Faratian Dana, Goltsov Alexey, Lebedeva Galina, Sorokin Anatoly, Moodie Stuart, Mullen Peter, Kay Charlene, Um In Hwa, Langdon Simon, Goryanin Igor, Harrison David J
University of Edinburgh, Scotland, United Kingdom.
Cancer Res. 2009 Aug 15;69(16):6713-20. doi: 10.1158/0008-5472.CAN-09-0777. Epub 2009 Jul 28.
Resistance to targeted cancer therapies such as trastuzumab is a frequent clinical problem not solely because of insufficient expression of HER2 receptor but also because of the overriding activation states of cell signaling pathways. Systems biology approaches lend themselves to rapid in silico testing of factors, which may confer resistance to targeted therapies. Inthis study, we aimed to develop a new kinetic model that could be interrogated to predict resistance to receptor tyrosine kinase (RTK) inhibitor therapies and directly test predictions in vitro and in clinical samples. The new mathematical model included RTK inhibitor antibody binding, HER2/HER3 dimerization and inhibition, AKT/mitogen-activated protein kinase cross-talk, and the regulatory properties of PTEN. The model was parameterized using quantitative phosphoprotein expression data from cancer cell lines using reverse-phase protein microarrays. Quantitative PTEN protein expression was found to be the key determinant of resistance to anti-HER2 therapy in silico, which was predictive of unseen experiments in vitro using the PTEN inhibitor bp(V). When measured in cancer cell lines, PTEN expression predicts sensitivity to anti-HER2 therapy; furthermore, this quantitative measurement is more predictive of response (relative risk, 3.0; 95% confidence interval, 1.6-5.5; P < 0.0001) than other pathway components taken in isolation and when tested by multivariate analysis in a cohort of 122 breast cancers treated with trastuzumab. For the first time, a systems biology approach has successfully been used to stratify patients for personalized therapy in cancer and is further compelling evidence that PTEN, appropriately measured in the clinical setting, refines clinical decision making in patients treated with anti-HER2 therapies.

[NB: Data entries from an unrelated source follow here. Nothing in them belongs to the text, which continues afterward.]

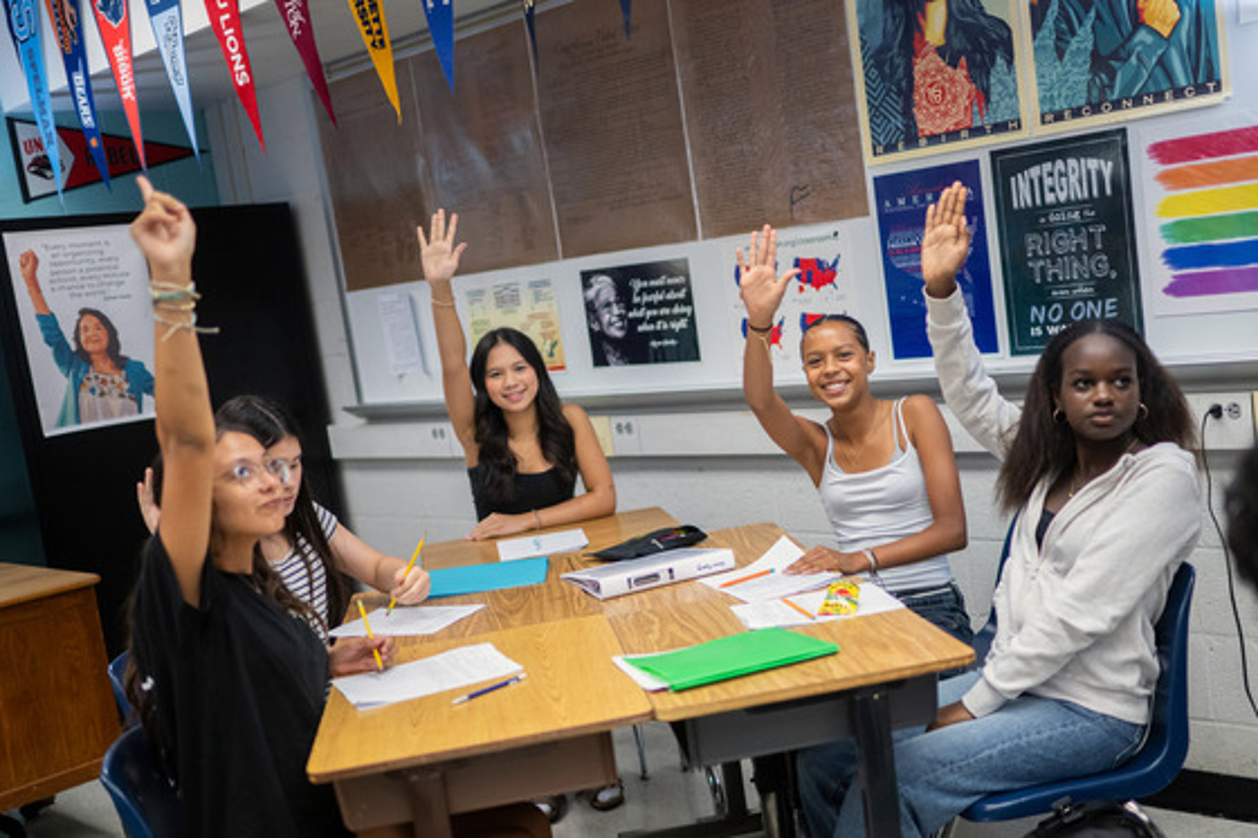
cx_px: 629
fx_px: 1223
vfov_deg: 37.8
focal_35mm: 35
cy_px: 419
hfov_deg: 54.4
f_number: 1.4
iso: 1000
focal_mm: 35
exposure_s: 1/1000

对曲妥珠单抗等靶向癌症治疗的耐药性是一个常见的临床问题,这不仅是因为HER2受体表达不足,还因为细胞信号通路的过度激活状态。系统生物学方法有助于对可能导致靶向治疗耐药的因素进行快速的计算机模拟测试。在本研究中,我们旨在开发一种新的动力学模型,该模型可用于预测对受体酪氨酸激酶(RTK)抑制剂治疗的耐药性,并在体外和临床样本中直接验证预测结果。新的数学模型包括RTK抑制剂抗体结合、HER2/HER3二聚化及抑制、AKT/丝裂原活化蛋白激酶的相互作用以及PTEN的调节特性。该模型使用来自癌细胞系的定量磷酸化蛋白表达数据通过反相蛋白质微阵列进行参数化。定量PTEN蛋白表达被发现是计算机模拟中抗HER2治疗耐药性的关键决定因素,这可预测使用PTEN抑制剂bp(V)进行的体外未进行的实验。在癌细胞系中进行测量时,PTEN表达可预测对抗HER2治疗的敏感性;此外,与单独考虑的其他信号通路成分相比,这种定量测量在对122例接受曲妥珠单抗治疗的乳腺癌患者进行多变量分析测试时,对反应的预测性更强(相对风险,3.0;95%置信区间,1.6 - 5.5;P < 0.0001)。系统生物学方法首次成功用于对癌症患者进行个性化治疗分层,并且进一步有力证明,在临床环境中适当测量PTEN可优化接受抗HER2治疗患者的临床决策。